You and [other Elder guitarist] Michael Risberg have collaborated quite a lot – obviously in Elder, but also on Azurite & Malachite – and now he’s present on a handful of tracks on this record. You’ve mentioned before in interviews that you two have different but complementary approaches to writing guitar music. With delving being 100% your baby, so to speak, did the chemistry in your approaches play out differently than in your previous work together?

Mike really blooms in my opinion [when] he’s in a situation that requires some improvisation. Whereas I’m a very structured musician and composer, he seems to perhaps think less and feel more when playing. I invited him to the studio when the record was done to fill out a few extra spaces and it worked great, and in some ways I think this music might even be more in his wheelhouse than Elder, since it’s a bit more open and airy. He’s also great to throw at a part when you don’t quite know what it needs but something is missing. And anyhow it was just nice to have a little extra input after all, some extra spice in the mix that didn’t just sound like me.

Obviously nobody wants to see a repeat of the conditions that have been the background and general impetus for the writing of Hirschbrunnen, but do you have any plans to continue with delving now that it’s been proven to be a worthwhile creative endeavor for you in its own right?

Yeah, absolutely. This was just breaking ground on something I’ve wanted to do for some years now, and I certainly won’t stop writing and making music that is outside the Elder universe. This will be my outlet for all of that in the future, and I wouldn’t be surprised if it went some weird places.

Do you foresee delving’s existence affecting Elder’s sound at all? Does having a project that is completely, totally your own in this way make you feel more comfortable with “meeting expectations” when it comes to the band’s direction?

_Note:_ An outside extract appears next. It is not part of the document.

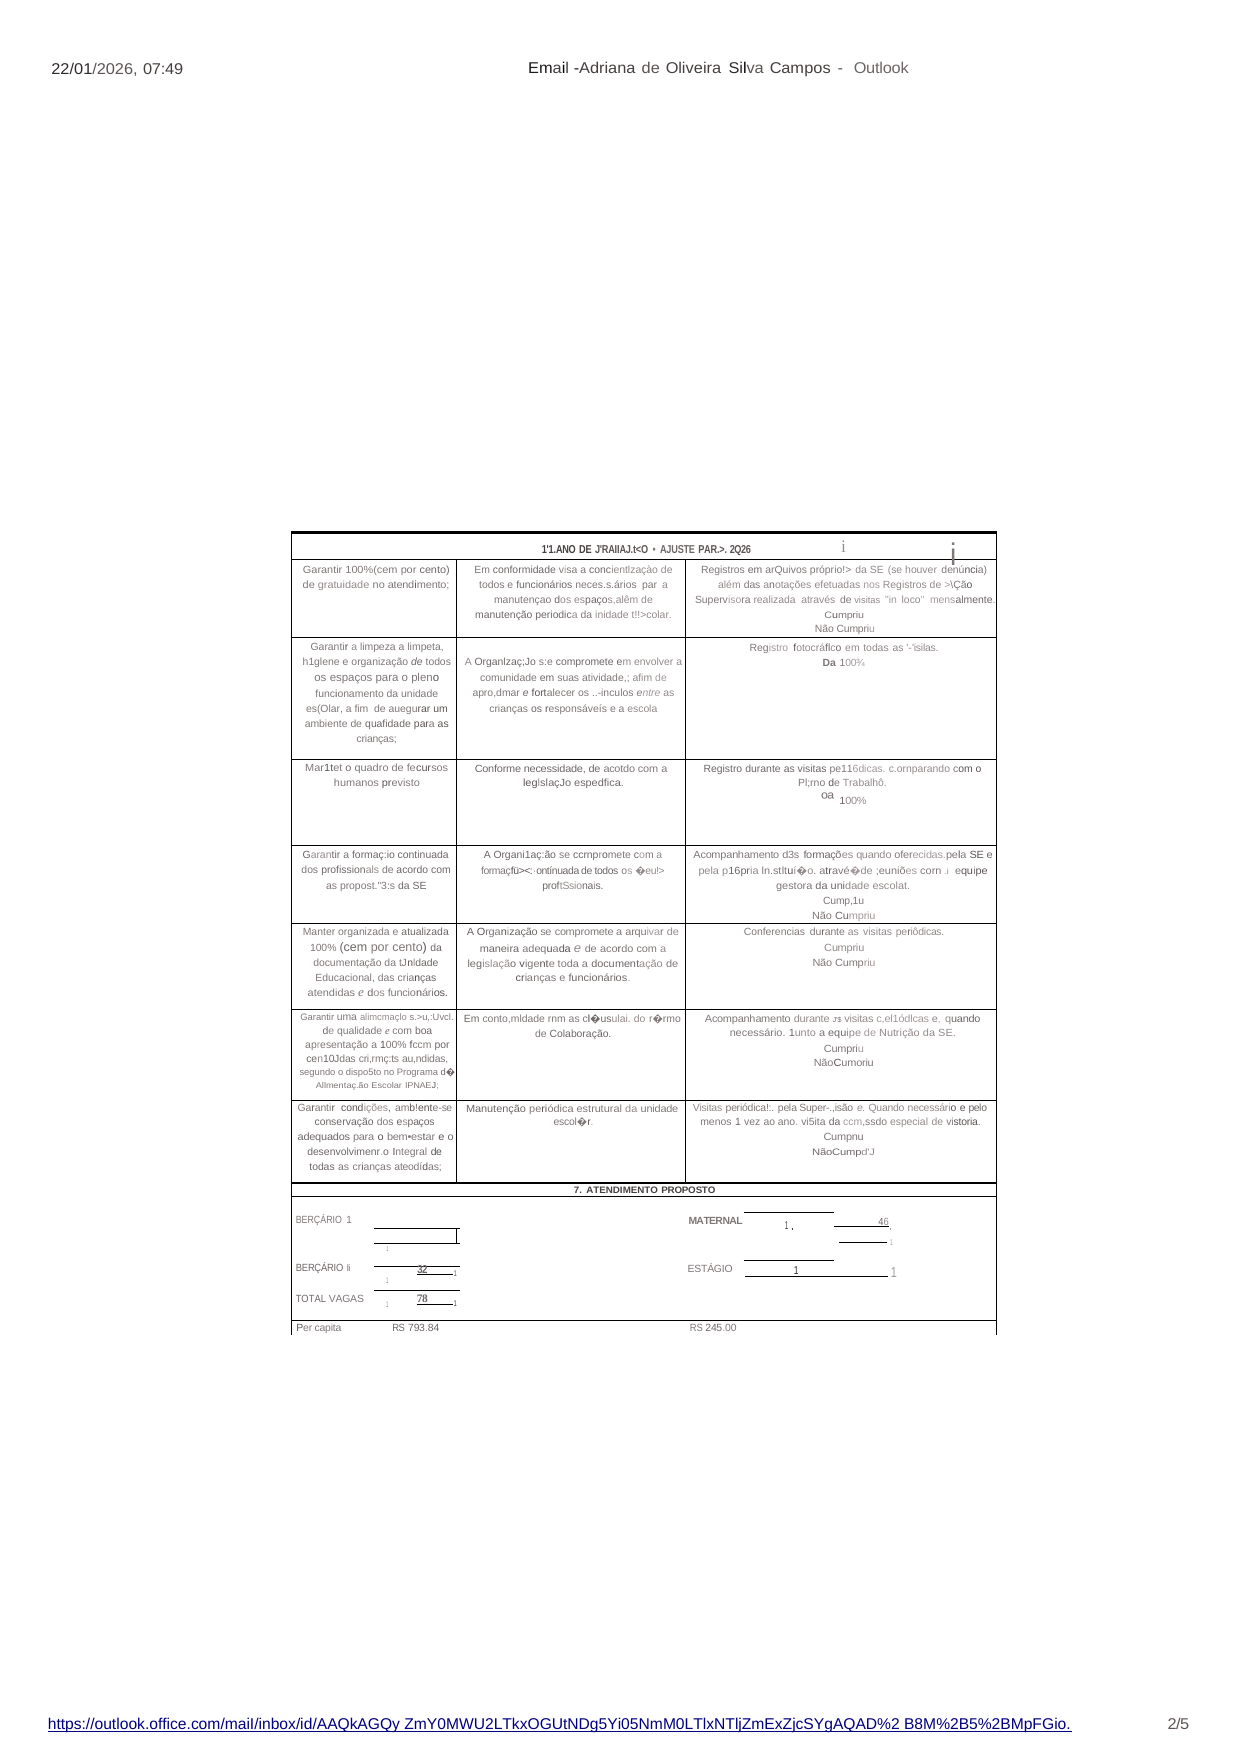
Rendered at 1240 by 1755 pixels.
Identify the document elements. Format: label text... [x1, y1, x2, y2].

table_cell Em conto,mldade rnm as cl�usulai. do r�rmo de Colaboração. [457, 1010, 685, 1100]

You know, I hadn’t really thought of it that way but I think it might. It’s the musical playground whereas Elder is the place for work. That’s not to say we intend on playing to anyone’s expectations, but it’s nice to scratch certain itches that might turn off a lot of Elder fans, especially when dipping more heavily into the electronic side of things. For the most part, I think the two bands will have no problem existing in their own spheres.

Are there any physical release plans for Hirschbrunnen? Any plans to play material from the album live?

The album will be out on 2LP and CD on June 11th via Stickman Records and a tour is currently in the works for Europe in November/December 2021. We’ll see if that happens, though.

Do you have any recommendations to share with whomever is reading this? Any books, movies, albums that have been particularly crucial for you in the present or past?

If anyone reading uses Spotify, I made a playlist for our friends at Robotor Records with the music I’ve been listening to the past months. You can find it here:

Honestly, I’ve been so focused on music the past year that I have really neglected books and movies. When I find myself on the couch at the end of the day I usually want to watch Futurama rather than tax my brain. I listened to a shit ton of podcasts too, my favorites of which are Last Podcast On The Left (humor/occult/murder themes) and QAnon Anonymous (dissecting conspiracy thought in the American mainstream).

Finally, in traditional Heavy Blog style, it’s important to ask: how do you take your eggs? When last we spoke, your answer was “over medium with Frank’s Red Hot.” Are you still riding that wave or have you changed it up since then?

Still riding it. Forever. Except you can’t really find Frank’s in Germany, so it’s been more Sriracha.